| Reading passage |
# # # # # # #
Re: Follow up on our conference call on 7/11...

The main problem here, as Jenny said, is the updates. If the dataset doesn't
update, then it can be extracted into RDF, but if there are a lot of
updates, it is better just to query directly the database. Therefore a
proposed solution is to have a SPARQL to SQL translation. My 2 cents.

Juan Sequeda, Ph.D Student

Research Assistant
Dept. of Computer Sciences
The University of Texas at Austin
http://www.cs.utexas.edu/~jsequeda
jsequeda@cs.utexas.edu

Semantic Web in Austin: http://juansequeda.blogspot.com/

On Thu, Jul 17, 2008 at 9:54 AM, Jenny Green <
Jenny.Green@ordnancesurvey.co.uk> wrote:

>  Ahmed,
>
> What you are talking about is creating 'virtual RDF' on top of a database,
> which to my knowledge is what alot of the presenters to the RDB2RDF group,
> including Virtuoso, have been describing. I think the difference in your
> proposed technique, if I understand it correctly, is that you are analysing
> the query to obtain the correct sources within the database rather than
> decomposing the query into its SQL equivalent. I would be very interested to
> see how this technique performed as I can see its application to OWL being
> very useful. The only reservation that I would have is whether the query can
> be decomposed into subqueries that would not return large amounts of
> unnecessary data.
>
> With regard to converting huge amounts of data into RDF, I think that size
> is not the only prohibitive factor. As you say changes in the data need to
> be reflected in the store, our databases get 5000 changes every day, even if
> the amount of data held was small enough to fit in a triple store then there
> is not the infrastructure available to keep the data up to date each day.
# # # # # # #
| Work instructions |
• A. Which web addresses and email addresses appear in the email thread?
• B. In the email thread, why is a SPARQL to SQL translation proposed as the solution?

Pixel coordinate tracking data:
# # # # # # #
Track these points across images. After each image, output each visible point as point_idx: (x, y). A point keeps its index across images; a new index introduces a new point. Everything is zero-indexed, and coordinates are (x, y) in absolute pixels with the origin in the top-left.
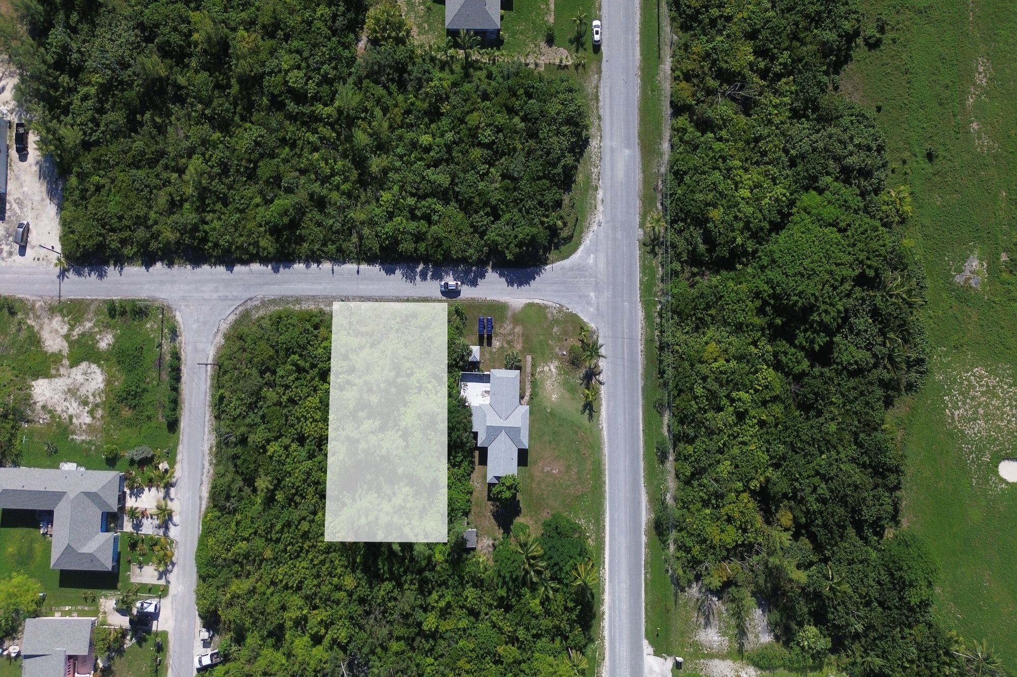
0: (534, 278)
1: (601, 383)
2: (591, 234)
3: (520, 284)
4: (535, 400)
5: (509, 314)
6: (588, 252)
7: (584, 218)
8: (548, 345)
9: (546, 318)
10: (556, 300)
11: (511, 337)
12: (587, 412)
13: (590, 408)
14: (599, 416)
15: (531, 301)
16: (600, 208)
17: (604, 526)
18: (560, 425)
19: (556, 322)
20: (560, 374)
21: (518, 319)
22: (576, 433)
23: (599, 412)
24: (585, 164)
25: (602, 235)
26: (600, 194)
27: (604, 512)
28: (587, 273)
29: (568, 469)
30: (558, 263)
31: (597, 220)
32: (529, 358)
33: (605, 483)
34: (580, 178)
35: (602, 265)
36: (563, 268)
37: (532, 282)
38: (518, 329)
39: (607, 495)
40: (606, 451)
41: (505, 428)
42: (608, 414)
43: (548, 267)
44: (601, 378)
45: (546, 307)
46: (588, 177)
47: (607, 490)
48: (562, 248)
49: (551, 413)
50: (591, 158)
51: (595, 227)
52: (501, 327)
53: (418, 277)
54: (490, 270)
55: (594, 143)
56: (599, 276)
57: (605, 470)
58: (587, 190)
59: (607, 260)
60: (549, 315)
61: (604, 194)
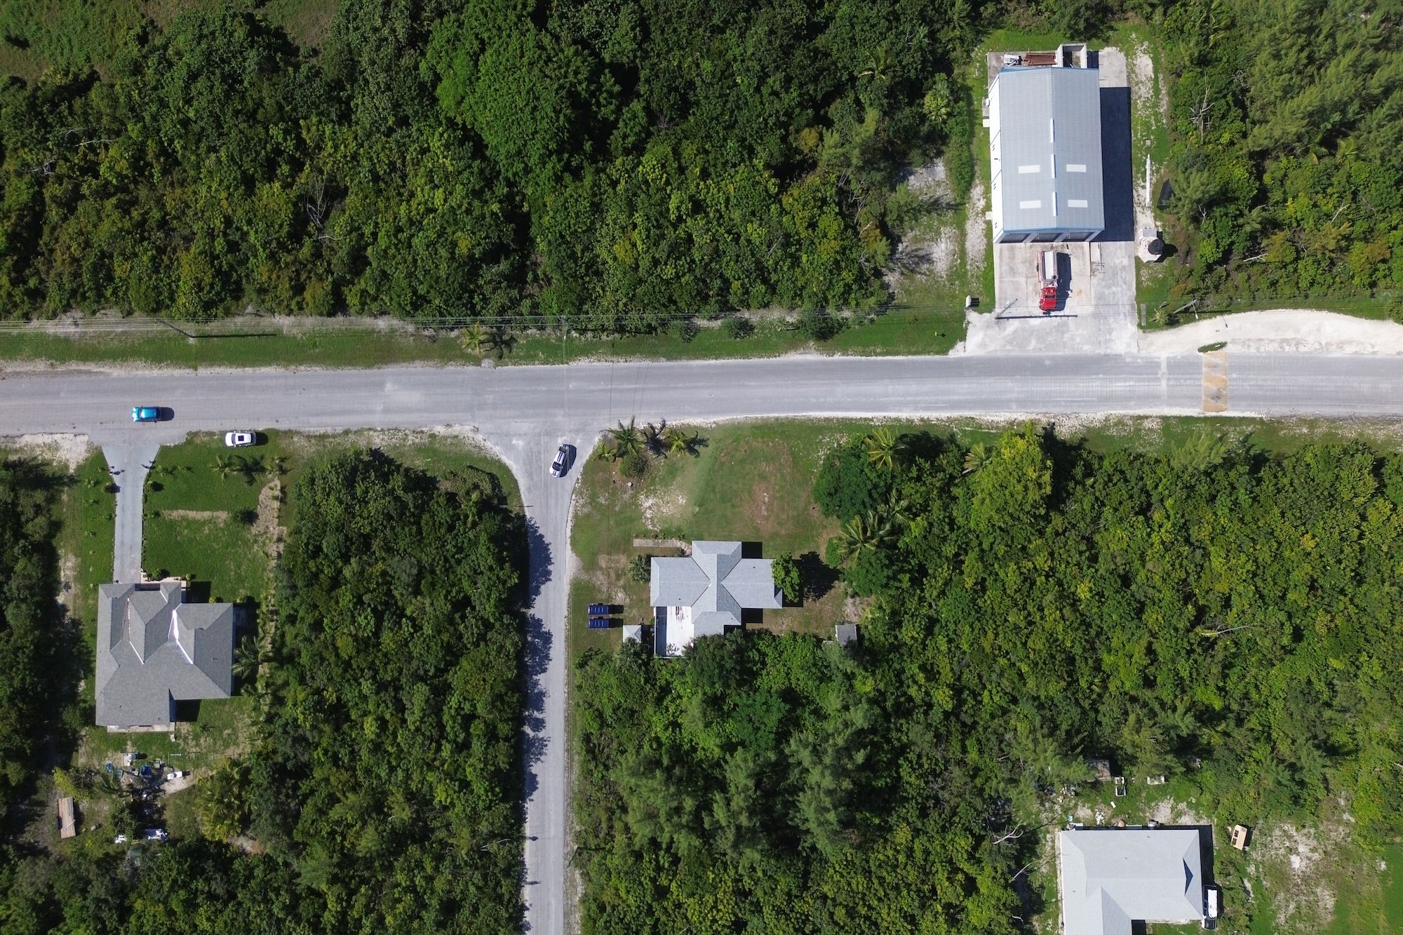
0: (541, 536)
1: (664, 426)
2: (489, 444)
3: (548, 560)
4: (686, 532)
5: (585, 577)
6: (509, 448)
7: (468, 455)
8: (621, 512)
9: (588, 516)
10: (567, 500)
11: (613, 574)
13: (693, 443)
14: (702, 429)
15: (569, 541)
16: (456, 429)
17: (827, 419)
18: (713, 490)
19: (593, 498)
20: (655, 491)
21: (589, 564)
22: (722, 464)
23: (697, 429)
24: (402, 455)
25: (489, 426)
26: (440, 430)
28: (535, 450)
29: (763, 477)
30: (523, 497)
31: (471, 435)
32: (637, 542)
33: (777, 419)
34: (419, 463)
35: (525, 426)
36: (529, 490)
37: (546, 540)
38: (603, 561)
39: (791, 415)
40: (740, 417)
41: (719, 580)
42: (700, 414)
43: (528, 515)
44: (658, 425)
45: (576, 516)
46: (419, 450)
47: (786, 414)
48: (505, 490)
49: (700, 506)
50: (395, 447)
51: (479, 437)
52: (600, 591)
53: (541, 735)
54: (531, 611)
55: (378, 441)
56: (538, 430)
57: (762, 419)
58: (435, 451)
59: (518, 417)
60: (586, 510)
61: (439, 423)
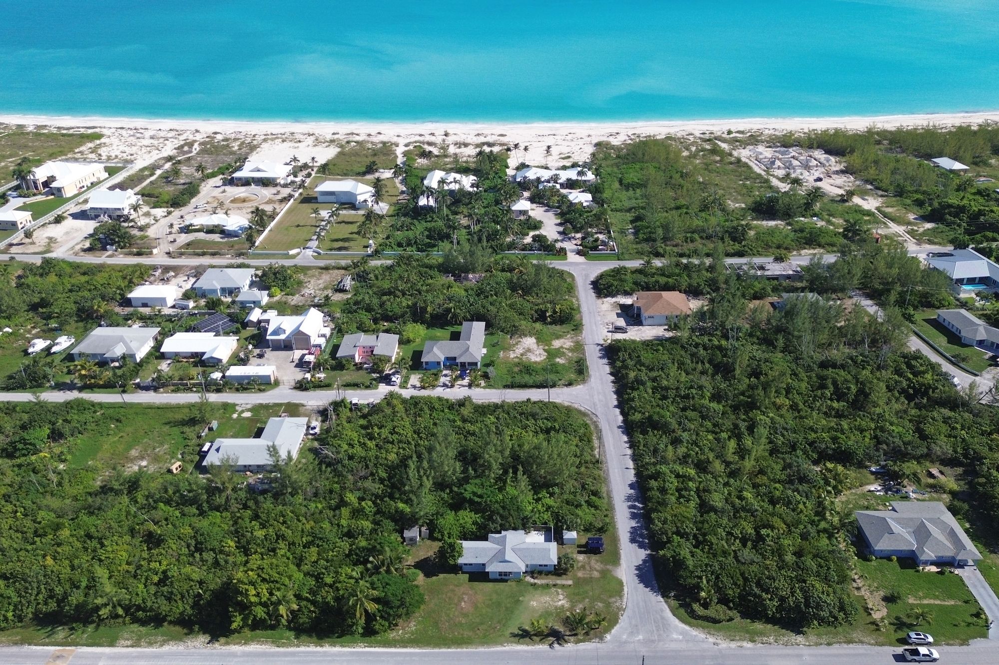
1: (550, 645)
2: (703, 636)
4: (530, 587)
5: (609, 567)
6: (682, 633)
7: (719, 630)
8: (584, 598)
9: (610, 597)
10: (629, 605)
11: (588, 567)
12: (521, 632)
13: (524, 635)
14: (516, 643)
15: (625, 585)
16: (733, 645)
17: (406, 647)
18: (507, 609)
19: (608, 605)
20: (556, 608)
21: (605, 574)
22: (499, 622)
24: (775, 631)
25: (705, 646)
26: (748, 645)
27: (420, 647)
28: (662, 632)
29: (464, 615)
30: (666, 606)
31: (719, 641)
32: (570, 582)
33: (449, 648)
34: (759, 626)
35: (673, 646)
36: (662, 611)
37: (644, 586)
38: (596, 574)
39: (436, 650)
40: (481, 649)
41: (504, 549)
42: (518, 652)
43: (660, 598)
44: (556, 645)
45: (621, 597)
46: (762, 634)
47: (442, 650)
48: (682, 611)
49: (518, 601)
50: (783, 636)
51: (711, 640)
52: (597, 561)
54: (648, 552)
55: (800, 639)
56: (661, 643)
57: (462, 648)
58: (747, 632)
59: (680, 651)
60: (613, 599)
61: (749, 649)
# # # # # # #
| Responses per task |
• A.
http://www.cs.utexas.edu/~jsequeda
jsequeda@cs.utexas.edu
http://juansequeda.blogspot.com/
Jenny.Green@ordnancesurvey.co.uk

• B. The main problem is updates. A dataset that doesn't update can be extracted into RDF, but when there are a lot of updates it is better to query the database directly, so a SPARQL to SQL translation is proposed.